In 1998 the New York Times reported on internal American Petroleum Institute (API) documents showing that fossil fuel interests intended to raise $US5 million over two years to establish a Global Climate Science Data Center as a non-profit educational foundation to help meet their goal of ensuring that the media and the public recognise the uncertainties in climate science. The documents state:
Victory Will Be Achieved When
- Average citizens "understand" (recognize) uncertainties in climate science; recognition of uncertainties becomes part of the "conventional wisdom"
- Media "understands" (recognizes) uncertainties in climate science
- Media coverage reflects balance on climate science and recognition of the validity of viewpoints that challenge the current "conventional wisdom"
- Industry senior leadership understands uncertainties in climate science, making them stronger ambassadors to those who shape climate policy
- Those promoting the Kyoto treaty on the basis of extent science appear to be out of touch with reality.

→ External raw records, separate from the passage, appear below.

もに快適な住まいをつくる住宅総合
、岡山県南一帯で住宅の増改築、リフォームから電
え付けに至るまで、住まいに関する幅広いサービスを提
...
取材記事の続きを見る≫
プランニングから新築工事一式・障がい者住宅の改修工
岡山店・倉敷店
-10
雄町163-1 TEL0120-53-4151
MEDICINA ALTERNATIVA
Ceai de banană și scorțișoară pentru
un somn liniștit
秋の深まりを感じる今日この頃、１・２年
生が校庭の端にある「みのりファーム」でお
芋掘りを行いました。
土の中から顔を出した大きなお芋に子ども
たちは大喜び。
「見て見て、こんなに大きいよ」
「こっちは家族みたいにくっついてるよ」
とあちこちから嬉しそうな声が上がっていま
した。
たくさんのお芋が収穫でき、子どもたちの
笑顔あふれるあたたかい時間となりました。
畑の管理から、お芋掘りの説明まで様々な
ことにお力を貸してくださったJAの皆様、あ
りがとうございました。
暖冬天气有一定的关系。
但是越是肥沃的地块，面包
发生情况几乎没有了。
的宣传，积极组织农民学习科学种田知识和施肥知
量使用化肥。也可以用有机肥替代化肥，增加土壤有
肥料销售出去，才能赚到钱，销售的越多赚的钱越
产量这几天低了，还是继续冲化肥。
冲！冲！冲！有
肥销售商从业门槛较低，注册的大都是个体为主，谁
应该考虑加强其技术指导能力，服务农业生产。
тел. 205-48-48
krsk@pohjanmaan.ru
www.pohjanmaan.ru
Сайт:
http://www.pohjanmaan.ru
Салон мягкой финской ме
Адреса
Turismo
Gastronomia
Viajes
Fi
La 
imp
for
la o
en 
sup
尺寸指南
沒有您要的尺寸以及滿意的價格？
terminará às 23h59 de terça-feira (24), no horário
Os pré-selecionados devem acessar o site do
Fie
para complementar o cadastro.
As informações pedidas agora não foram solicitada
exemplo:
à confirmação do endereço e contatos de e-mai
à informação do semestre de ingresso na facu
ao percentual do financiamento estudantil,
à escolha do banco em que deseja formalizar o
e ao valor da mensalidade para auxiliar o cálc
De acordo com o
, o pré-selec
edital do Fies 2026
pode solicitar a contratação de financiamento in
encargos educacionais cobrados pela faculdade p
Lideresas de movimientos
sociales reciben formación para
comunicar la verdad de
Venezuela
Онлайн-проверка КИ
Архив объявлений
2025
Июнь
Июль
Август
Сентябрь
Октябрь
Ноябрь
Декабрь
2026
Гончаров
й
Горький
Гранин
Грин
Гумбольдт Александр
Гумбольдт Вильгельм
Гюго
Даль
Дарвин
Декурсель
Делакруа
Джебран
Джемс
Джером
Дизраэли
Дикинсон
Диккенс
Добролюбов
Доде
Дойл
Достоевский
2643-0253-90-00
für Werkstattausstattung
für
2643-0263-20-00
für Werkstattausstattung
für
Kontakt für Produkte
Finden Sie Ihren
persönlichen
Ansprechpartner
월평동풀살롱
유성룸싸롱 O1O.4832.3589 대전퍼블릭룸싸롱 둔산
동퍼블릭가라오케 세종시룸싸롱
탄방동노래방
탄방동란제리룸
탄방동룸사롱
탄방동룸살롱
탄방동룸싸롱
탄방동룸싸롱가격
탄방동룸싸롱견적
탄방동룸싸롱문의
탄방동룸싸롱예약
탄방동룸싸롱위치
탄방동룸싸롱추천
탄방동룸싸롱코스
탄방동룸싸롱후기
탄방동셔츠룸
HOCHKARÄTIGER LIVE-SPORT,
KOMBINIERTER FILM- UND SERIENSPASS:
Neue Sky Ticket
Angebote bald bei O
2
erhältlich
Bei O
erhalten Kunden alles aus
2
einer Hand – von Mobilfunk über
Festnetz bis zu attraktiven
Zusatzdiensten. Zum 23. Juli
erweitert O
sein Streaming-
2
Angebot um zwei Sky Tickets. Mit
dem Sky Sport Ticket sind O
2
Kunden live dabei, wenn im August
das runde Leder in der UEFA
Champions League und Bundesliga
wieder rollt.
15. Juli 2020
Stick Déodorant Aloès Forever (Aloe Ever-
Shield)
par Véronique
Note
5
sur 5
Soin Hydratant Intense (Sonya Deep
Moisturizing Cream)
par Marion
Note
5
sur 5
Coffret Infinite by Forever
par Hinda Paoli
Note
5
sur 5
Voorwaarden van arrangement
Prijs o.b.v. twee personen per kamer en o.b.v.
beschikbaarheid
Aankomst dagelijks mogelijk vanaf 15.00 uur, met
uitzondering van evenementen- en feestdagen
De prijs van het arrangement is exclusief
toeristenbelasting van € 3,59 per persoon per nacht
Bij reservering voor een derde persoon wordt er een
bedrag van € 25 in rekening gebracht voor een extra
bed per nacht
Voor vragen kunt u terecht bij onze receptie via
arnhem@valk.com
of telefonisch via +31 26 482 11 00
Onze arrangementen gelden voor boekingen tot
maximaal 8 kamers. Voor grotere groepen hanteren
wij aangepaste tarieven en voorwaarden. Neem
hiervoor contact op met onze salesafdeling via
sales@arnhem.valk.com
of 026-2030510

The plan earmarked over $600,000 for advertising, $5 million for a Global Climate Science Data Center, and $300,000 for a direct outreach program. It intended to:
Identify, recruit and train a team of five independent scientists to participate in media outreach. These will be individuals who do not have a long history of visibility and/or participation in the climate change debate. Rather, this team will consist of new faces who will add their voices to those recognized scientists who already are vocal.
Revolving Door
Between 2001 and 2005 the chief of staff for the White House Council on Environmental Quality was Philip Cooney, a lawyer who had spent almost ten years working for the American Petroleum Institute, where he sought to prevent the US government from agreeing to international treaties or implementing domestic legislation to reduce greenhouse gases. According to Rick Piltz who resigned in protest from the US Climate Change Science program, Cooney would alter, censor, edit and distort government scientific reports to emphasise uncertainty about global warming. After Piltz's allegations were published in the New York Times, Cooney resigned and was appointed to a high-level public relations post with ExxonMobil.
Advertisement
In 2009 the following advertisement was broadcast in several states in the US. According to the Guardian newspaper the group CO2 Is Green was co-founded by former oil executive H. Leighton Steward, a former Chairman of the U.S. Oil and Gas Association and the Natural Gas Supply Association and currently director of EOG Resources and an honorary director of the American Petroleum Institute.
The API also set up a front group, Energy Citizens, and engaged in an artificial grassroots or astroturf campaign in 2009 as detailed here.
Europe
In Europe the oil industry, via the European Petroluem Industry Association (EUROPIA) and the European Round Table of Indsutrialists (ERT), has lobbied against the European Commission's Fuel Quality Directive which would require them to reduce greenhouse gas emissions from their fuels by 10 percent on 2010 levels by 2020. It has also lobbied against an EU proposal to charge oil refineries for their emissions permits, starting with 20 percent in 2013.